● TASK ITEM: Lines to return, exactly: from the line with "Bahgat, G. (2005): Energy" to the line with "Brzezinski, Z. (2004): Američki" in the entries below, both included.

● EXTRACTED ENTRIES:
%%

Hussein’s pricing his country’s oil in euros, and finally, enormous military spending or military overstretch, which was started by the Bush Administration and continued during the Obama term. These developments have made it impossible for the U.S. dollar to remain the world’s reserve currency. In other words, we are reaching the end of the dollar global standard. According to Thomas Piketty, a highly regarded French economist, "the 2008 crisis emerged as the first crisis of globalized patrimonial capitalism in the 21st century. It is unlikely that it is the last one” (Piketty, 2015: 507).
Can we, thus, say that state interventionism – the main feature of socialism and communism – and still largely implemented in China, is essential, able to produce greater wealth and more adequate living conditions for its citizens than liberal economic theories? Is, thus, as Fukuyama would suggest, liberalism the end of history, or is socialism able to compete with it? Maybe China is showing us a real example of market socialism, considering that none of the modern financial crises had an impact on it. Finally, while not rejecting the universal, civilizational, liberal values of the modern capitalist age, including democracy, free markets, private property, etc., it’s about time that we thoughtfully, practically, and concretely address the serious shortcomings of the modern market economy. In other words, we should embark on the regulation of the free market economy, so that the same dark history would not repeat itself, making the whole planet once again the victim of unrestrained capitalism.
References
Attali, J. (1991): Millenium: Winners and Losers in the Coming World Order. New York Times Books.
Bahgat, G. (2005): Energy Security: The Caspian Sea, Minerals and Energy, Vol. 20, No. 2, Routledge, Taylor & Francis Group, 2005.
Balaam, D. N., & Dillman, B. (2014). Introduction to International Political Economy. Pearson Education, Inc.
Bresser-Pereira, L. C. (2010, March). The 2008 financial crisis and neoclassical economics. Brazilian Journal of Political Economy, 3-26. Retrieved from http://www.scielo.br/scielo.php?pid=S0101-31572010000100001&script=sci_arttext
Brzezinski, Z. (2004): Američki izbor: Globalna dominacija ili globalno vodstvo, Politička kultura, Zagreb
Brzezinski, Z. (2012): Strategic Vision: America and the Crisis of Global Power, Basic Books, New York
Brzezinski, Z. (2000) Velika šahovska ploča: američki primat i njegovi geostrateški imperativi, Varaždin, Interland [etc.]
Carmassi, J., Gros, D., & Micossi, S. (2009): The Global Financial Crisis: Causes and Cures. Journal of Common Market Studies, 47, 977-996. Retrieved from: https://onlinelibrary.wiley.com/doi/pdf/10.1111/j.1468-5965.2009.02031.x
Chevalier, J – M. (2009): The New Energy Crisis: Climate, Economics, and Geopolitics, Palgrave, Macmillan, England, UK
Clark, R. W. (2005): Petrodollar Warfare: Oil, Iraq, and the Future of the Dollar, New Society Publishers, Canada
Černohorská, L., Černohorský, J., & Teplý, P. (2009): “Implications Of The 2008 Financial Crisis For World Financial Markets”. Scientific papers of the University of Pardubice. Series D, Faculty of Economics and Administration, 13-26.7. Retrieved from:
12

%%

● OUTPUT OF THE EXERCISE:
Bahgat, G. (2005): Energy Security: The Caspian Sea, Minerals and Energy, Vol. 20, No. 2, Routledge, Taylor & Francis Group, 2005.
Balaam, D. N., & Dillman, B. (2014). Introduction to International Political Economy. Pearson Education, Inc.
Bresser-Pereira, L. C. (2010, March). The 2008 financial crisis and neoclassical economics. Brazilian Journal of Political Economy, 3-26. Retrieved from http://www.scielo.br/scielo.php?pid=S0101-31572010000100001&script=sci_arttext
Brzezinski, Z. (2004): Američki izbor: Globalna dominacija ili globalno vodstvo, Politička kultura, Zagreb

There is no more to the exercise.